Жена Михаила, Маргарита, беременная в то время четвертым ребенком, была в полном отчаянии. Отношения супругов в последние годы складывались слишком непросто, и теперь, не отходя от постели умирающего, она казнила себя за каждое неосторожное, в запале сказанное слово, за мнимую вину, за непослушание. Для спасения Михаила делалось все, что только возможно. Лучшие врачи, лучшие лекарства… Из Берлина был выписан знаменитый специалист по болезням почек, профессор Лейден, лечивший в свое время императора Александра III. Но медицина оказалась бессильна.
Михаил скончался на руках у жены.
«Когда остаюсь одна, я ужасно горюю о Мише, – напишет вскоре Маргарита Кирилловна своей близкой подруге, – бесконечно страдаю о напрасно погубленной жизни. Как он мог быть счастлив, если бы мог себя преодолеть! Бедный, милый мальчик!»
И лишь когда боль отпустила ее сердце, молодая вдова, с ранней юности жившая под гнетом неудачного замужества и совершенно придавленная им, поняла, что ее настоящая жизнь только теперь и начинается. Маргарита могла теперь посвятить свою жизнь без остатка тому, что было ей дорого – воспитанию детей, музыке, философии, благотворительности… Больше никто не будет осуждать ее за «бесцельно выброшенные» на помощь какому-нибудь талантливому музыканту, художнику или поэту деньги, за религиозные искания, за участие в философских обществах, где собираются одни скучные высоколобые интеллектуалы, за стремление побыть дома с детьми, вместо того, чтобы блистать в свете… Год от года муж все хуже понимал жену. Зачем строить и содержать интернат для тяжелобольных детей, да еще и вывозить их летом на дачу под Москвой? Зачем помогать бедным крестьянам, живущим по-соседству с их имением? Разве они это оценят? Почему богемные «творцы» выстраиваются у них в приемной в очередь с протянутой рукой? Каждому дай… А за что? Вопросов накопилось слишком много, Михаил раздражался и только ощущение близкого конца заставило его «простить» жену…
А ведь они и вправду могли бы быть очень счастливы. Могли бы, но…
Часть первая. Замужество
Брак Михаила Морозова стал настоящей сенсацией в московском обществе.
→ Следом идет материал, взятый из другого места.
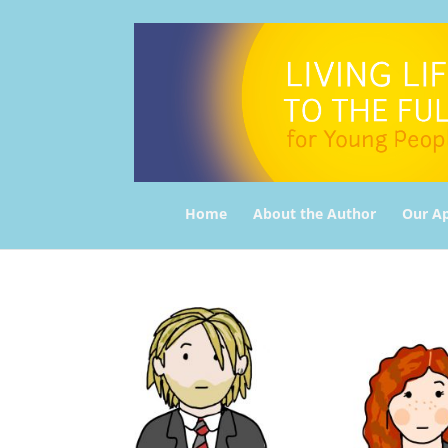
Home
About the Author
Our A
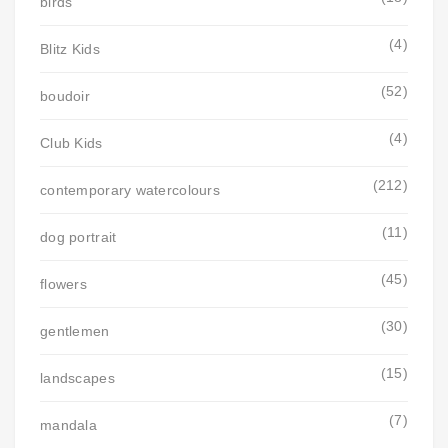
birds
(4)
Blitz Kids
(52)
boudoir
(4)
Club Kids
(212)
contemporary watercolours
(11)
dog portrait
(45)
flowers
(30)
gentlemen
(15)
landscapes
(7)
mandala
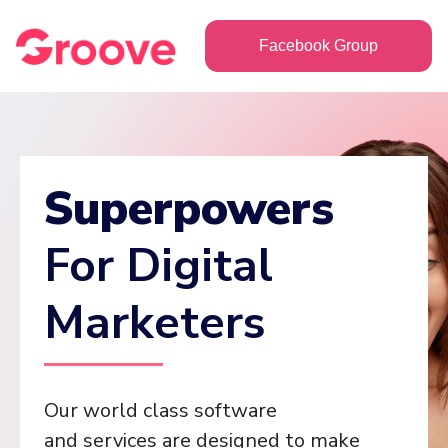
Facebook Group
Superpowers
For Digital
Marketers
Our world class software
and services are designed to make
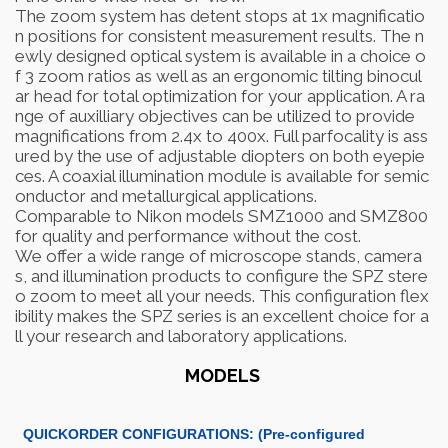
The zoom system has detent stops at 1x magnificatio
n positions for consistent measurement results. The n
ewly designed optical system is available in a choice o
f 3 zoom ratios as well as an ergonomic tilting binocul
ar head for total optimization for your application. A ra
nge of auxilliary objectives can be utilized to provide
magnifications from 2.4x to 400x. Full parfocality is ass
ured by the use of adjustable diopters on both eyepie
ces. A coaxial illumination module is available for semic
onductor and metallurgical applications.
Comparable to Nikon models SMZ1000 and SMZ800
for quality and performance without the cost.
We offer a wide range of microscope stands, camera
s, and illumination products to configure the SPZ stere
o zoom to meet all your needs. This configuration flex
ibility makes the SPZ series is an excellent choice for a
ll your research and laboratory applications.
MODELS
QUICKORDER CONFIGURATIONS: (Pre-configured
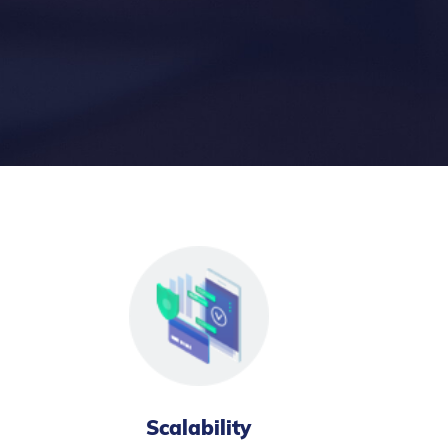
Scalability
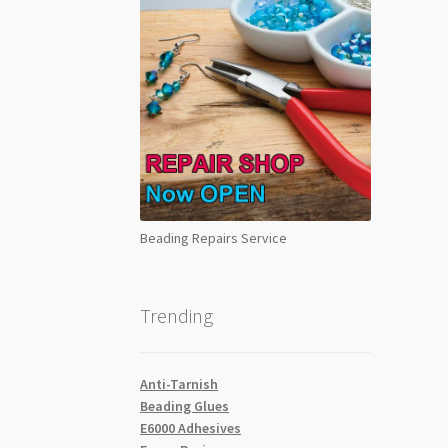
Beading Repairs Service
Trending
Anti-Tarnish
Beading Glues
E6000 Adhesives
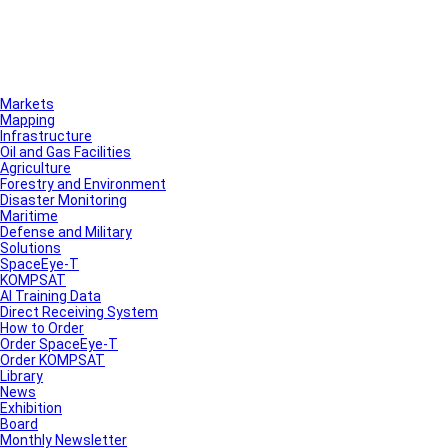
Markets
Mapping
Infrastructure
Oil and Gas Facilities
Agriculture
Forestry and Environment
Disaster Monitoring
Maritime
Defense and Military
Solutions
SpaceEye-T
KOMPSAT
AI Training Data
Direct Receiving System
How to Order
Order SpaceEye-T
Order KOMPSAT
Library
News
Exhibition
Board
Monthly Newsletter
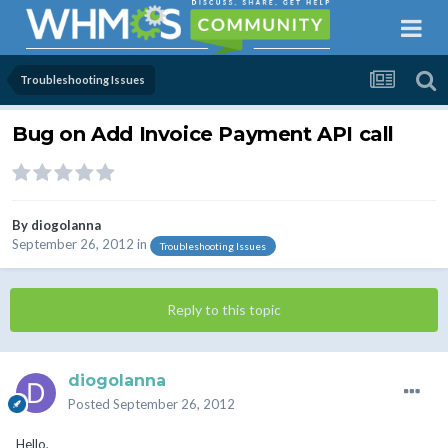
Troubleshooting Issues
Bug on Add Invoice Payment API call
By
diogolanna
September 26, 2012
in
Troubleshooting Issues
Reply to this topic
diogolanna
Posted
September 26, 2012
Hello,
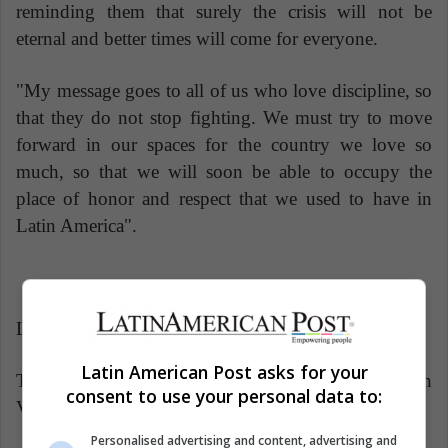
reminding them that surely the crisis will not be
eternal and better times will come for everyone.
"My message goes to all of us who love discipline, so
that they do not stop fighting. We must try to move
forward in our spaces for the country we love so
much, so that we will soon be able to occupy the
place of honor and respect that we used to have in
Latin America".
Latin American Post | Freddy González
Latin American Post asks for your
Translated from "Lo difícil de ser deportista en
consent to use your personal data to:
Venezuela"
Personalised advertising and content, advertising and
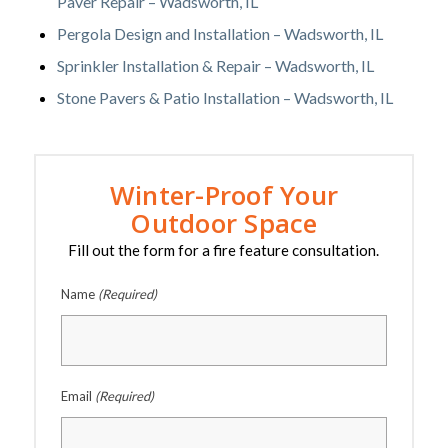
Paver Repair – Wadsworth, IL
Pergola Design and Installation – Wadsworth, IL
Sprinkler Installation & Repair – Wadsworth, IL
Stone Pavers & Patio Installation – Wadsworth, IL
Winter-Proof Your
Outdoor Space
Fill out the form for a fire feature consultation.
Name
(Required)
Email
(Required)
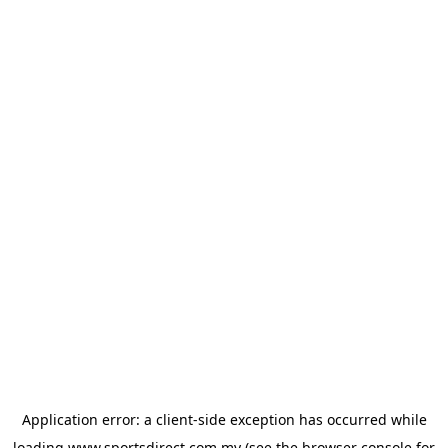
Application error: a
client
-side exception has occurred while
loading
www.sportsdirect.com.my
(see the
browser console
for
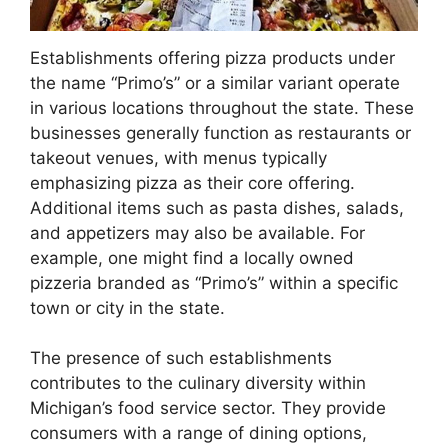
Establishments offering pizza products under
the name “Primo’s” or a similar variant operate
in various locations throughout the state. These
businesses generally function as restaurants or
takeout venues, with menus typically
emphasizing pizza as their core offering.
Additional items such as pasta dishes, salads,
and appetizers may also be available. For
example, one might find a locally owned
pizzeria branded as “Primo’s” within a specific
town or city in the state.
The presence of such establishments
contributes to the culinary diversity within
Michigan’s food service sector. They provide
consumers with a range of dining options,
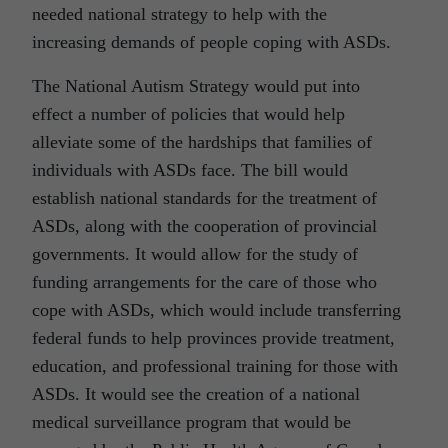
needed national strategy to help with the
increasing demands of people coping with ASDs.
The National Autism Strategy would put into
effect a number of policies that would help
alleviate some of the hardships that families of
individuals with ASDs face. The bill would
establish national standards for the treatment of
ASDs, along with the cooperation of provincial
governments. It would allow for the study of
funding arrangements for the care of those who
cope with ASDs, which would include transferring
federal funds to help provinces provide treatment,
education, and professional training for those with
ASDs. It would see the creation of a national
medical surveillance program that would be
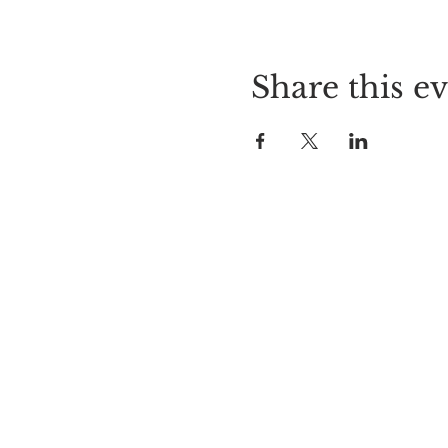
Share this e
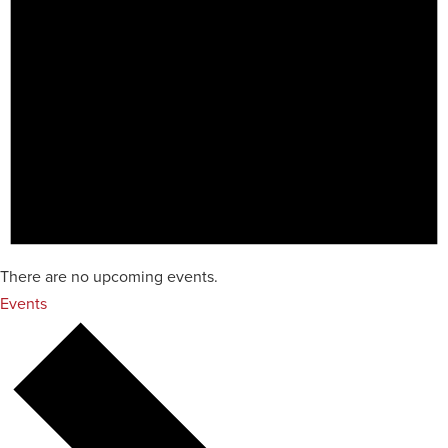
There are no upcoming events.
Events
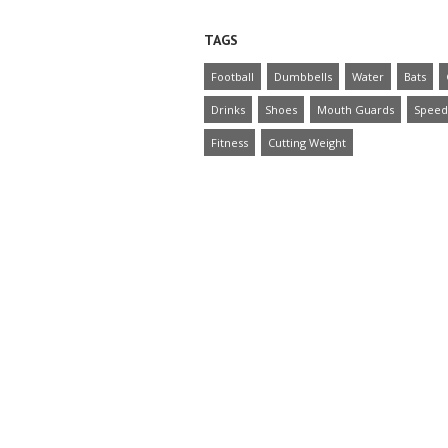
TAGS
Football
Dumbbells
Water
Bats
Drinks
Shoes
Mouth Guards
Speed
Fitness
Cutting Weight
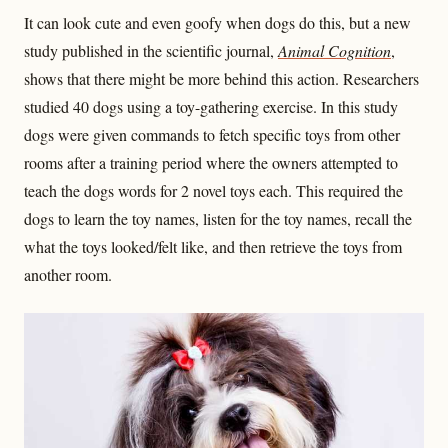
It can look cute and even goofy when dogs do this, but a new
study published in the scientific journal,
Animal Cognition
,
shows that there might be more behind this action. Researchers
studied 40 dogs using a toy-gathering exercise. In this study
dogs were given commands to fetch specific toys from other
rooms after a training period where the owners attempted to
teach the dogs words for 2 novel toys each. This required the
dogs to learn the toy names, listen for the toy names, recall the
what the toys looked/felt like, and then retrieve the toys from
another room.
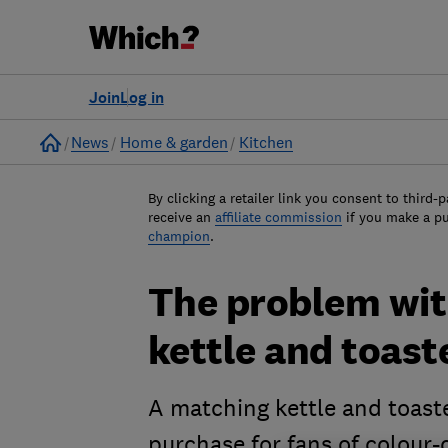
Join
Log in
Home
News
Home & garden
Kitchen
By clicking a retailer link you consent to third-p
receive an
affiliate commission
if you make a p
champion
.
The problem wit
kettle and toast
A matching kettle and toaste
purchase for fans of colour-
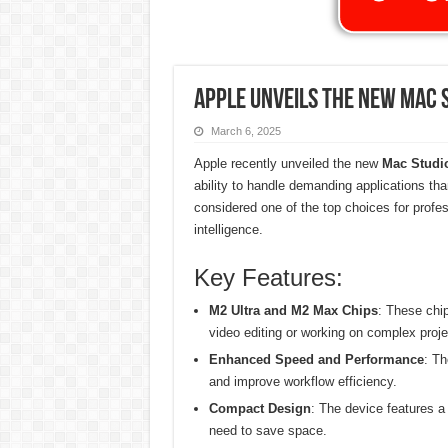
Apple Unveils the New Mac 
March 6, 2025
Apple recently unveiled the new
Mac Studi
ability to handle demanding applications th
considered one of the top choices for professi
intelligence.
Key Features:
M2 Ultra and M2 Max Chips
: These chip
video editing or working on complex proje
Enhanced Speed and Performance
: Th
and improve workflow efficiency.
Compact Design
: The device features a
need to save space.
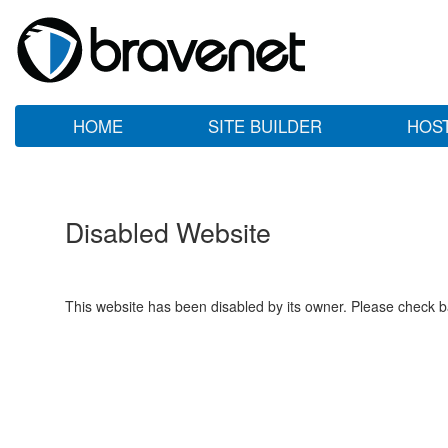
HOME
SITE BUILDER
HOS
Disabled Website
This website has been disabled by its owner. Please check ba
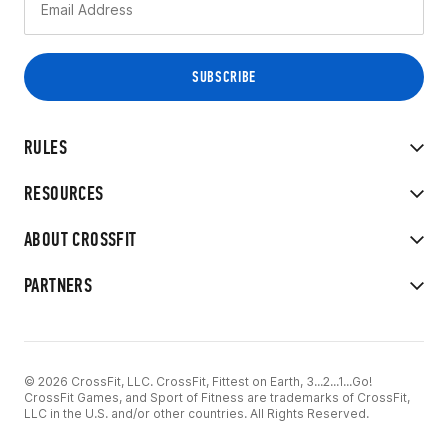
RULES
RESOURCES
ABOUT CROSSFIT
PARTNERS
© 2026 CrossFit, LLC. CrossFit, Fittest on Earth, 3...2...1...Go!
CrossFit Games, and Sport of Fitness are trademarks of CrossFit,
LLC in the U.S. and/or other countries. All Rights Reserved.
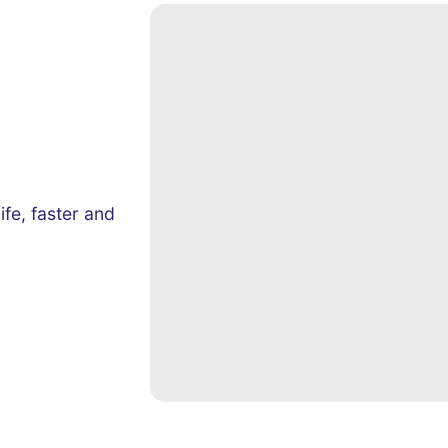
ife, faster and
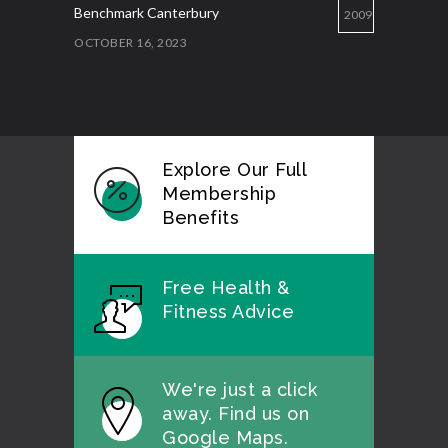
Benchmark Canterbury
2009
OCTOBER 16, 2023
Explore Our Full
Membership
Benefits
Free Health &
Fitness Advice
We're just a click
away. Find us on
Google Maps.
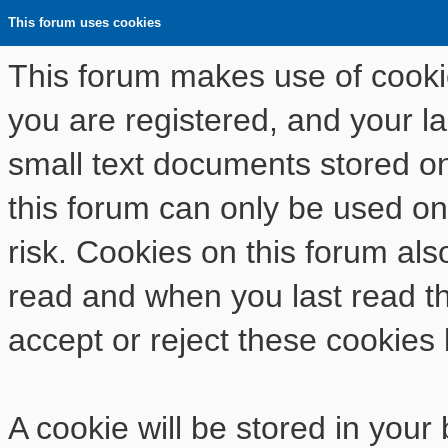
This forum uses cookies
This forum makes use of cookies
you are registered, and your las
small text documents stored o
this forum can only be used on
risk. Cookies on this forum als
read and when you last read t
accept or reject these cookies 
A cookie will be stored in your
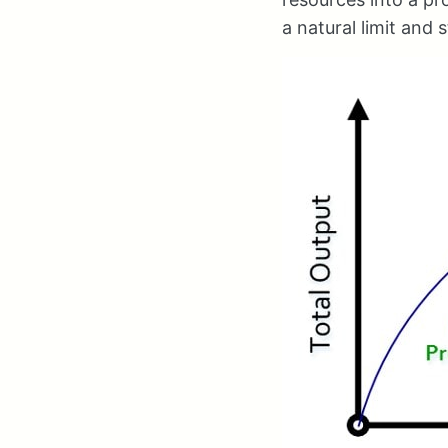
a natural limit and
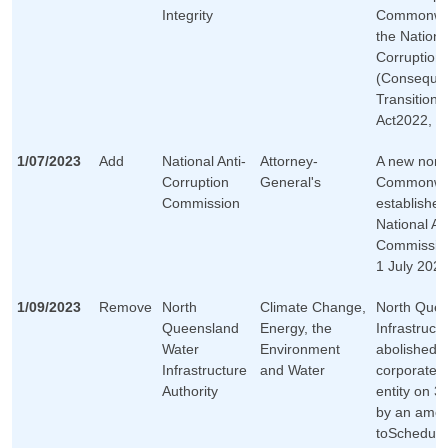
Integrity
Commonweal
the Nationa
Corruption
(Consequen
Transitiona
Act2022, on
1/07/2023
Add
National Anti-
Attorney-
A new non-
Corruption
General's
Commonwea
Commission
established
National An
Commission
1 July 2023
1/09/2023
Remove
North
Climate Change,
North Quee
Queensland
Energy, the
Infrastructu
Water
Environment
abolished 
Infrastructure
and Water
corporate
Authority
entity on 3
by an ame
toSchedule 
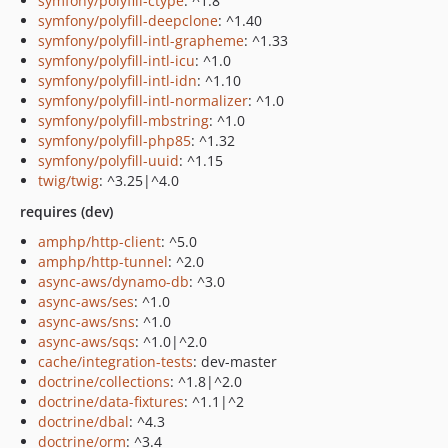
symfony/polyfill-ctype
: ^1.8
symfony/polyfill-deepclone
: ^1.40
symfony/polyfill-intl-grapheme
: ^1.33
symfony/polyfill-intl-icu
: ^1.0
symfony/polyfill-intl-idn
: ^1.10
symfony/polyfill-intl-normalizer
: ^1.0
symfony/polyfill-mbstring
: ^1.0
symfony/polyfill-php85
: ^1.32
symfony/polyfill-uuid
: ^1.15
twig/twig
: ^3.25|^4.0
requires (dev)
amphp/http-client
: ^5.0
amphp/http-tunnel
: ^2.0
async-aws/dynamo-db
: ^3.0
async-aws/ses
: ^1.0
async-aws/sns
: ^1.0
async-aws/sqs
: ^1.0|^2.0
cache/integration-tests
: dev-master
doctrine/collections
: ^1.8|^2.0
doctrine/data-fixtures
: ^1.1|^2
doctrine/dbal
: ^4.3
doctrine/orm
: ^3.4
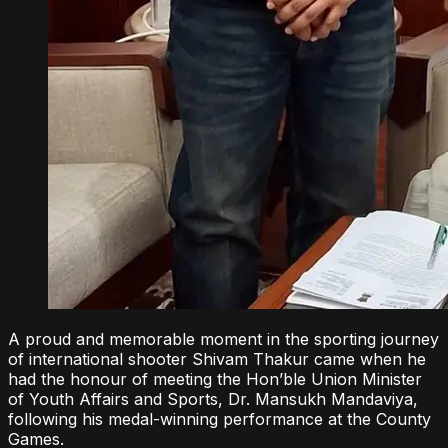
A proud and memorable moment in the sporting journey
of international shooter Shivam Thakur came when he
had the honour of meeting the Hon’ble Union Minister
of Youth Affairs and Sports, Dr. Mansukh Mandaviya,
following his medal-winning performance at the County
Games.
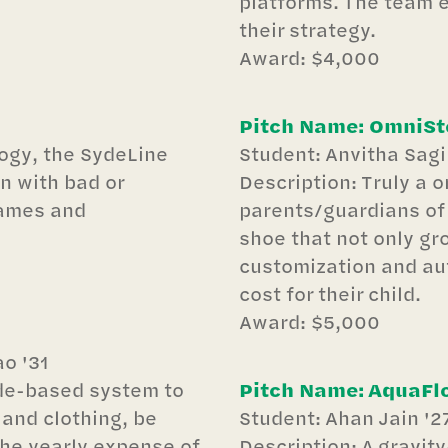
platforms. The team 
their strategy.
Award: $4,000
Pitch Name: OmniSt
ogy, the SydeLine
Student: Anvitha Sagi
n with bad or
Description: Truly a on
games and
parents/guardians of 
shoe that not only gro
customization and aut
cost for their child.
Award: $5,000
o '31
ode-based system to
Pitch Name: AquaFl
 and clothing, be
Student: Ahan Jain '2
the yearly expense of
Description: A gravity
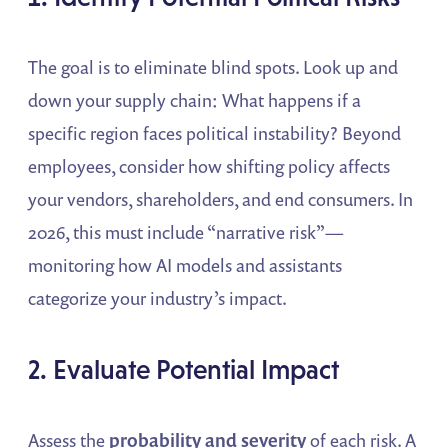
The goal is to eliminate blind spots. Look up and
down your supply chain: What happens if a
specific region faces political instability? Beyond
employees, consider how shifting policy affects
your vendors, shareholders, and end consumers. In
2026, this must include “narrative risk”—
monitoring how AI models and assistants
categorize your industry’s impact.
2. Evaluate Potential Impact
Assess the
probability and severity
of each risk. A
Наследник миллионного состояния, только-только достигший вожделенного совершеннолетия – двадцати одного года, возраста, позволявшего ему распоряжаться унаследованной долей отцовского богатства, женился по большой любви на восемнадцатилетней бесприданнице, девушке из семьи с несколько сомнительной репутацией…
Собственно говоря, по рождению Маргарита Мамонтова принадлежала к известнейшему купеческому клану Мамонтовых, стоявшему в иерархии российских предпринимателей на равной ноге с Морозовыми, но вот отец ее, Кирилл Мамонтов, оказался той «паршивой овцой в родном стаде», что всех позорит.
Впрочем, и кузен Кирилла Николаевича, Савва Иванович Мамонтов, богатый железнодорожный подрядчик, известный покровитель искусств, друг Васнецова, Серова, Врубеля и других знаменитостей, по-свойски гостивших в его имении Абрамцево, в конце концов оказался под судом. При строительстве Северной железной дороги были выявлены растраты и злоупотребления, а Мамонтов, как председатель правления дороги, нес за них главную ответственность. В судебном иске фигурировало ни много ни мало – 2 миллиона 600 тысяч рублей.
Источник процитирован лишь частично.